▶ [TAREAS]:
1. Resume en una sola oración el párrafo del texto sobre los liberales de Zamora que empieza con «Los políticos liberales de Zamora», sin perder sus datos principales.
2. Indica si cada afirmación coincide con el texto sobre los liberales de Zamora y responde sí o no, citando literalmente las palabras del texto que lo deciden: (a) la izquierda propuso una suscripción popular para erigir un monumento a los represaliados del franquismo; (b) el liberalismo respondió con un monumento más pequeño; (c) los miembros del Foro Liberal dijeron que en Zamora andaban sueltos los zombis de la izquierda.
3. Escribe la continuación del texto sobre los liberales de Zamora a partir de su última oración.

▶ [TEXTO DE LA PÁGINA]:
####

Los políticos liberales de Zamora se han tomado hace unos días su particular "dos y pingada" para celebrar la resurrección del liberalismo, después de que la derecha mundial proclamara la muerte de las ideologías y la existencia del pensamiento único.

No sólo eso, sino que los miembros del denominado Foro Liberal han tenido que volver del otro mundo porque -según ellos mismos dijeron- en Zamora andaban sueltos y amenazantes los zombis de la izquierda anterior a la caída del muro de Bedín, cuyas voces se adueñaban del espacio público, aunque se supone que provenían de ultratumba.

Va a resultar entonces que las ideologías no estaban muertas, como insistía la derecha política, sino que estaban tomando cañas unos y dando caña los otros, y ha bastado que desde la izquierda se planteara la propuesta de hacer una suscripción entre el pueblo para intentar erigir un sencillo monumento a los represaliados del franquismo, para que el liberalismo reaccione con otro más grande y más institucional bajo la "excusa" de las víctimas del terrorismo... Ya, ya, que no es eso. Pero antes de que nadie se ofenda, voy a intentar explicarlo.

####

▶ [DATOS DE ORIGEN]:
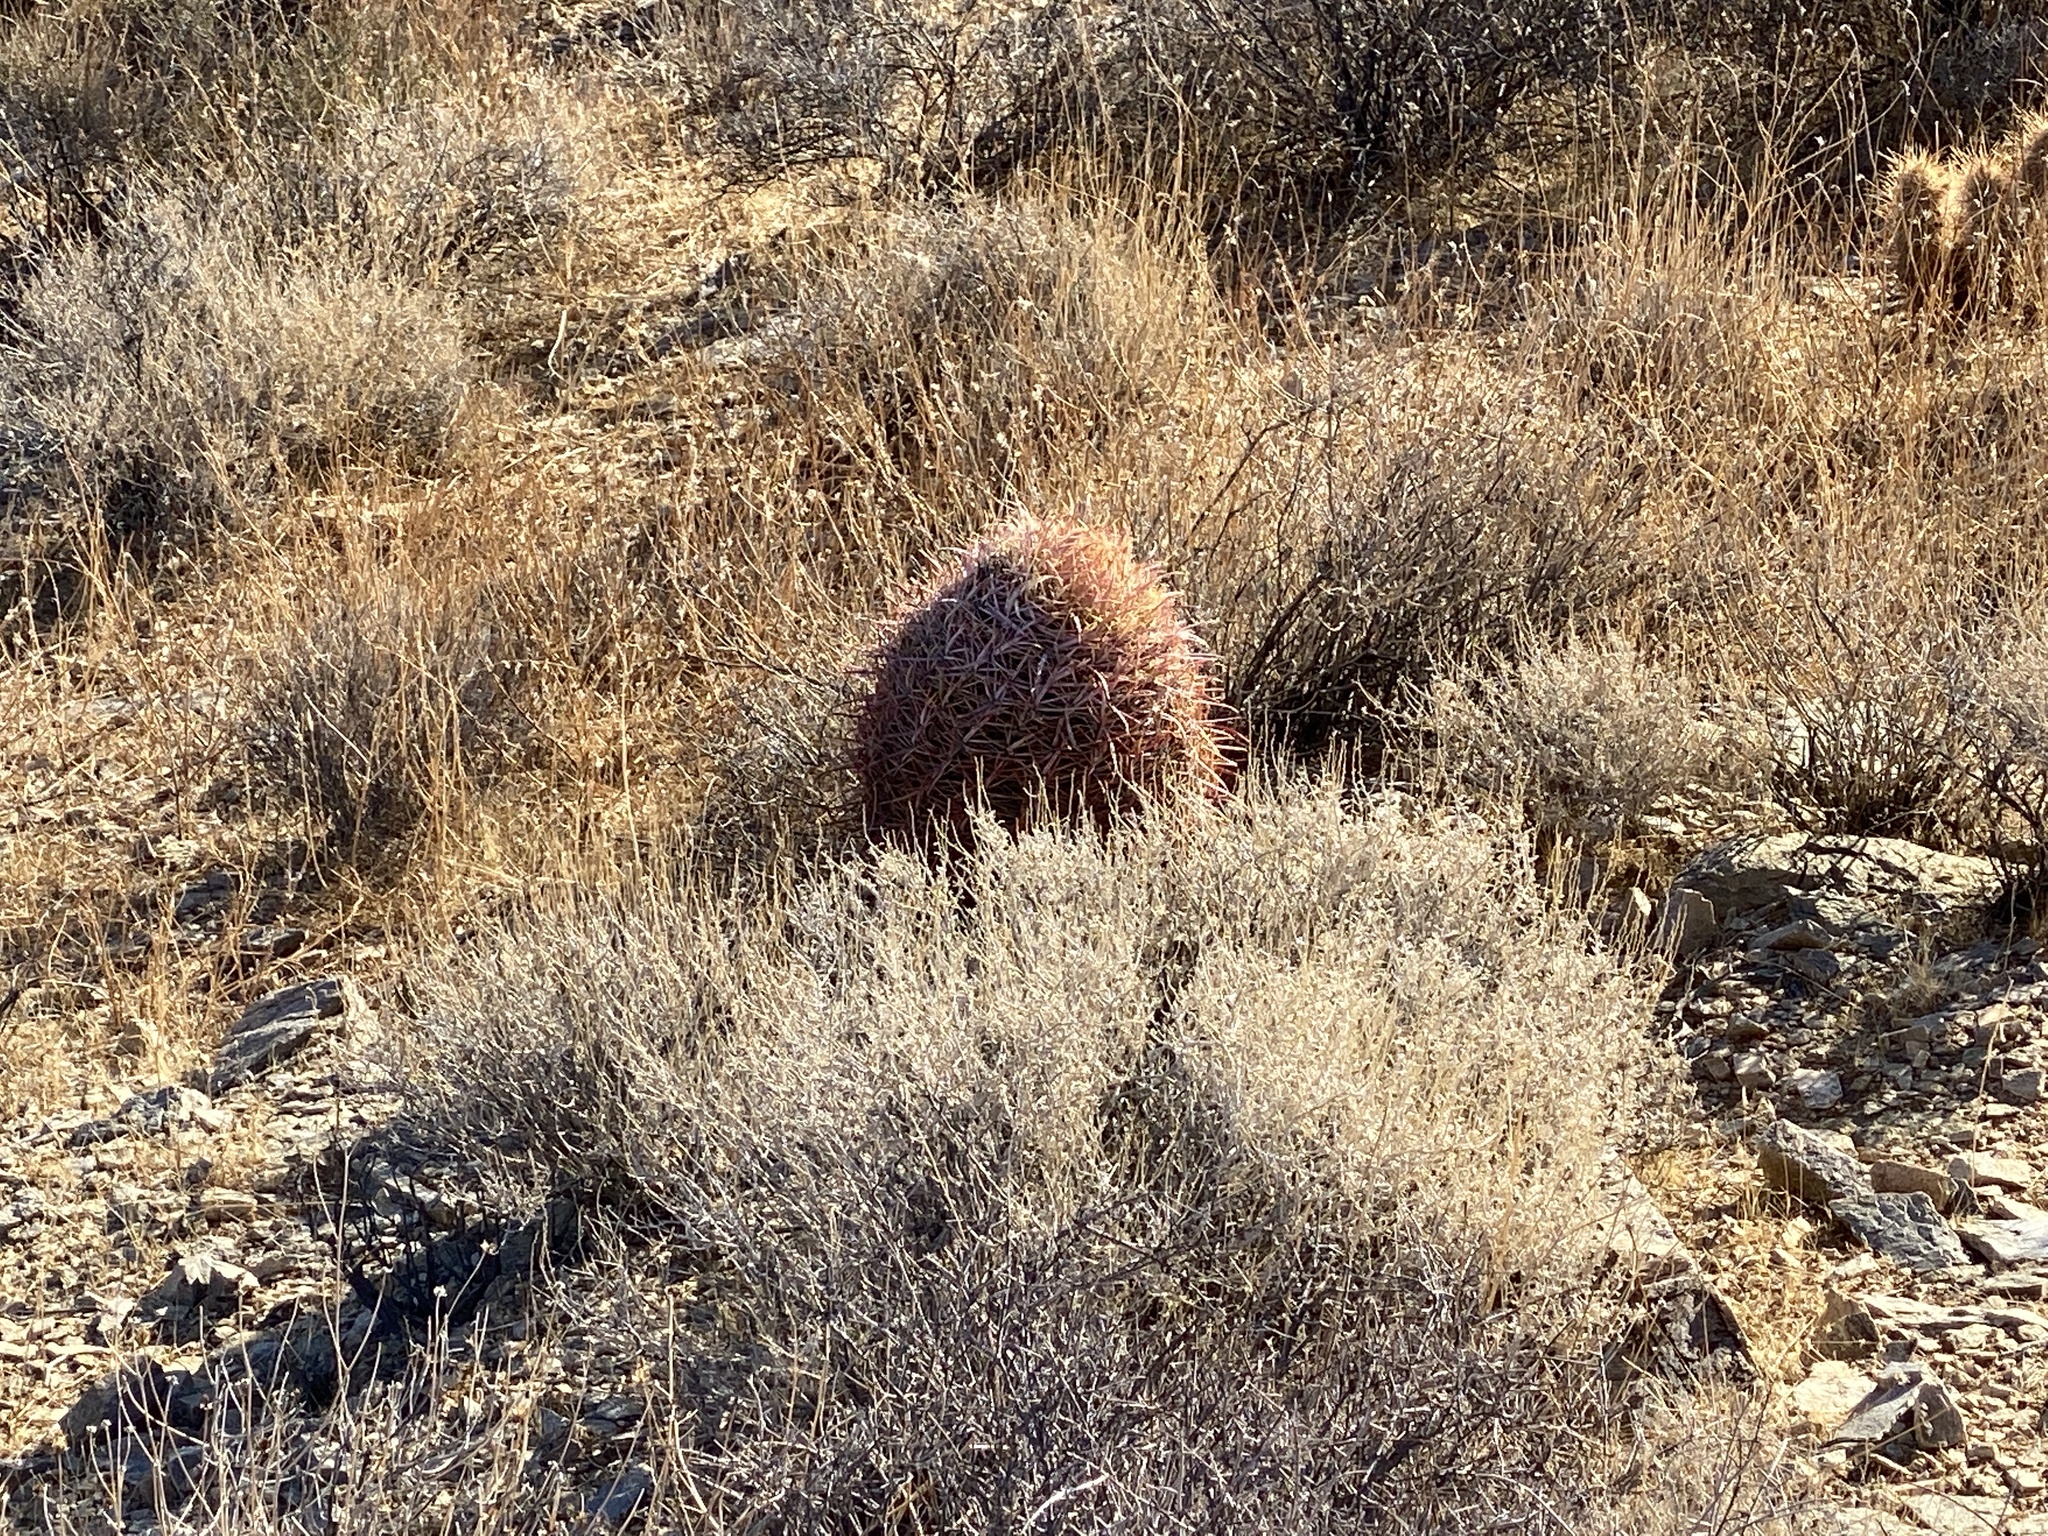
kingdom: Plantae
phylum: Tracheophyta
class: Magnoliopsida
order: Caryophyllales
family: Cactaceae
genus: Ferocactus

####

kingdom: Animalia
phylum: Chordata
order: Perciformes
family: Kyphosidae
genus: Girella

####

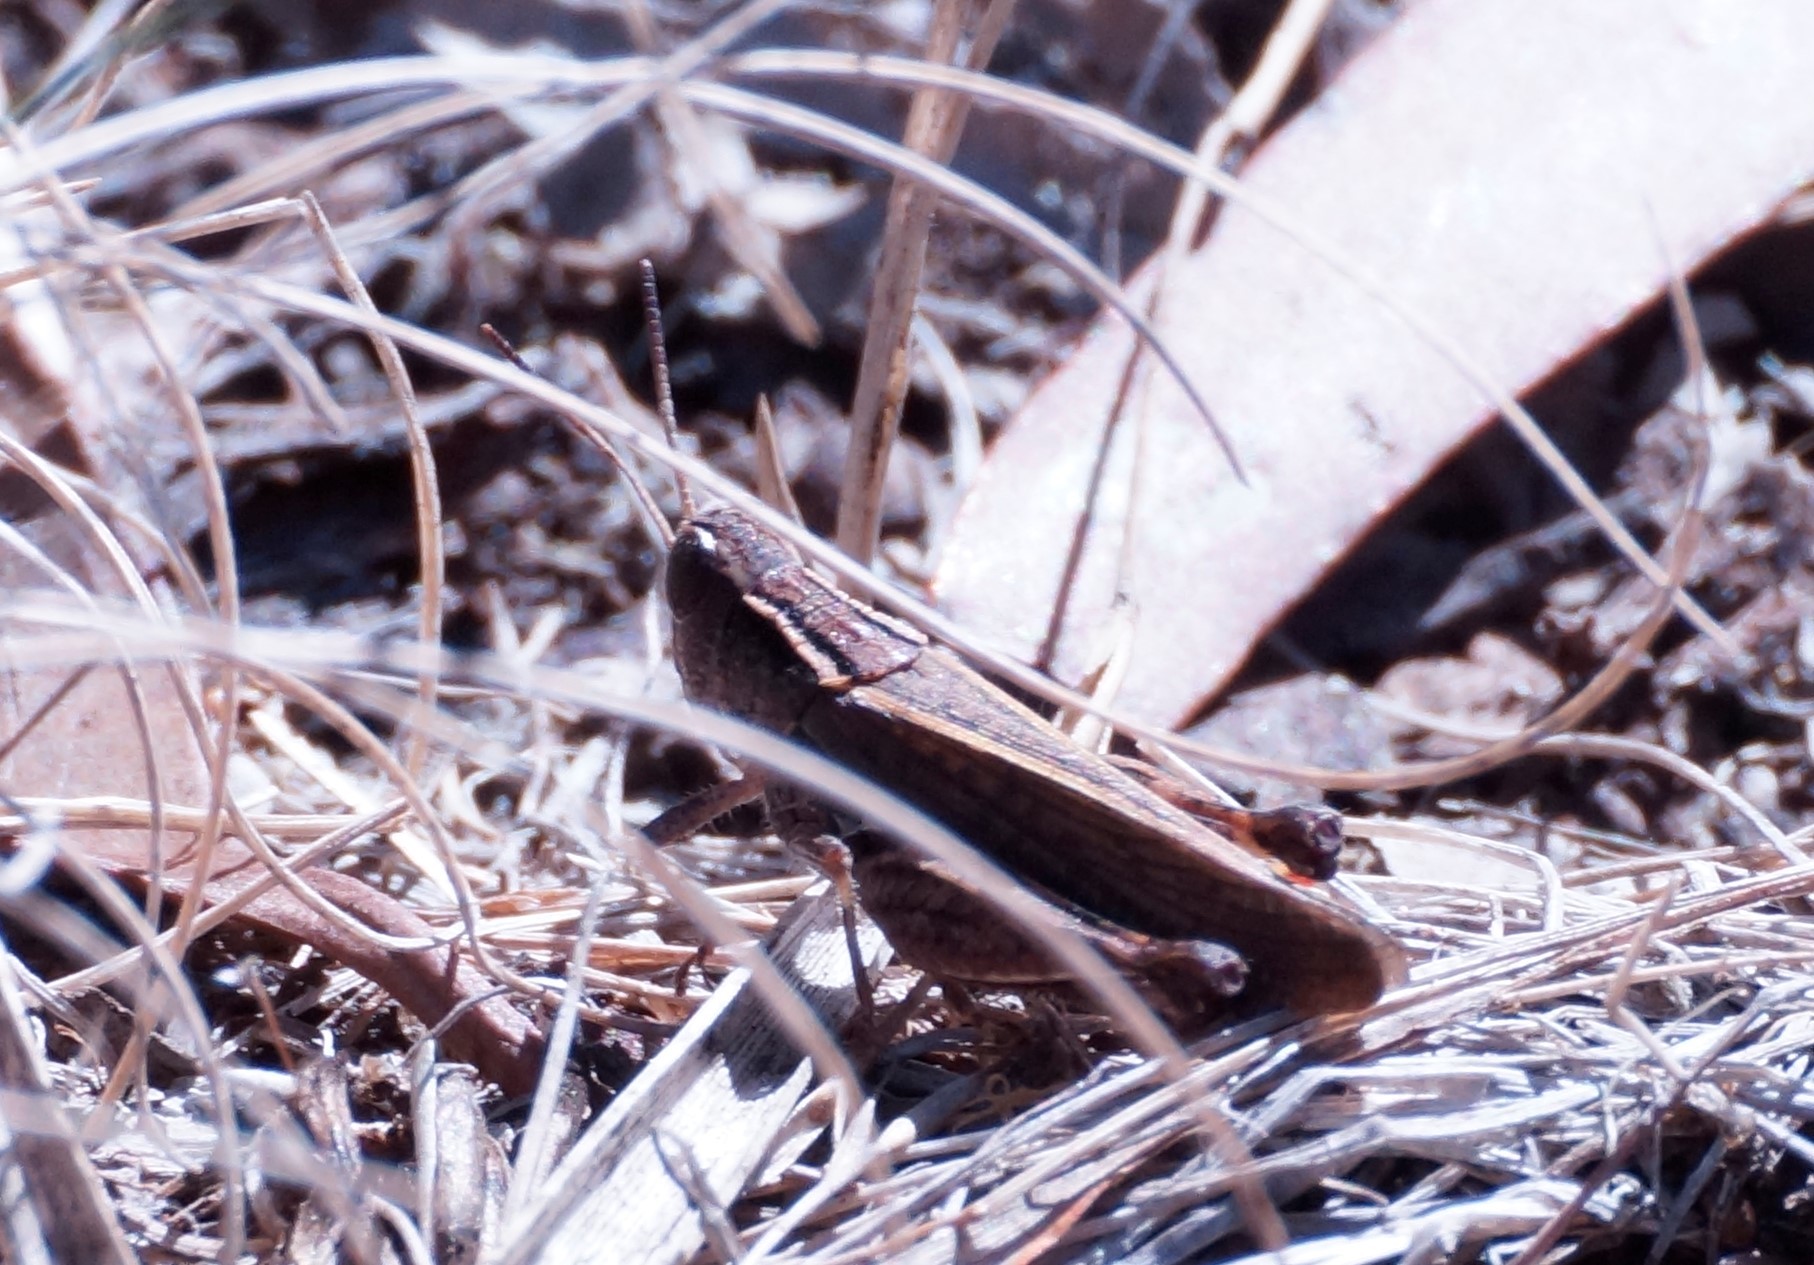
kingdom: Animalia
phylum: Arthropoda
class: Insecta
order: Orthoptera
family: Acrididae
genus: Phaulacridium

####

▶ [RESPUESTAS]:
1. Hace unos días, los políticos liberales de Zamora celebraron la resurrección del liberalismo, después de que la derecha mundial proclamara la muerte de las ideologías y la existencia del pensamiento único.

2.
(a) Sí: «la propuesta de hacer una suscripción entre el pueblo para intentar erigir un sencillo monumento a los represaliados del franquismo».
(b) No: «con otro más grande y más institucional».
(c) Sí: «en Zamora andaban sueltos y amenazantes los zombis de la izquierda».

3.
Digo la excusa o el pretexto porque el franquismo ejerció uno de los peores terrorismos, el de Estado, utilizando todos los resortes del poder y del terror para reprimir, encarcelar y asesinar a quienes se oponían a una dictadura impuesta por la fuerza brutal y no la pacífica de las urnas democráticas.

Por eso todos los represaliados del franquismo podrían estar (y de hecho van a estar pese a quien pese a ambos lados) representados en un monumento en memoria de las víctimas del terrorismo, aunque en este momento histórico esa denominación se restrinja a las personas asesinadas por ETA tras la aprobación de la Constitución, o incluso un poco antes, la Ley para la Reforma Política, que transformó España en una democracia.

Por otra parte, la izquierda de este país también apoyaría cualquier homenaje (y de hecho asiste a las tristes concentraciones cuando ETA mata) a las víctimas del terrorismo de ETA, si no fueran utilizadas por la ideología de las dos derechas, liberal y tradicional, para oponerse a cualquier solución dialogada, pese a haber hablado con ETA cuando estaban en el Gobierno.

Es curioso, porque de ese diálogo fuimos testigos de primera fila y comiendo pipas en Zamora, cuando Mayor Oreja venía en Semana Santa a ver, oír y desfilar con el entonces amigo obispo de Zamora, Uriarte, y después denostado como obispo de San Sebastián. Desde entonces, fue nombrado hermano honorífico de la Cofradía del Silencio, y nunca volvió a hablarse de aquellas conversaciones, haciendo honor al juramento.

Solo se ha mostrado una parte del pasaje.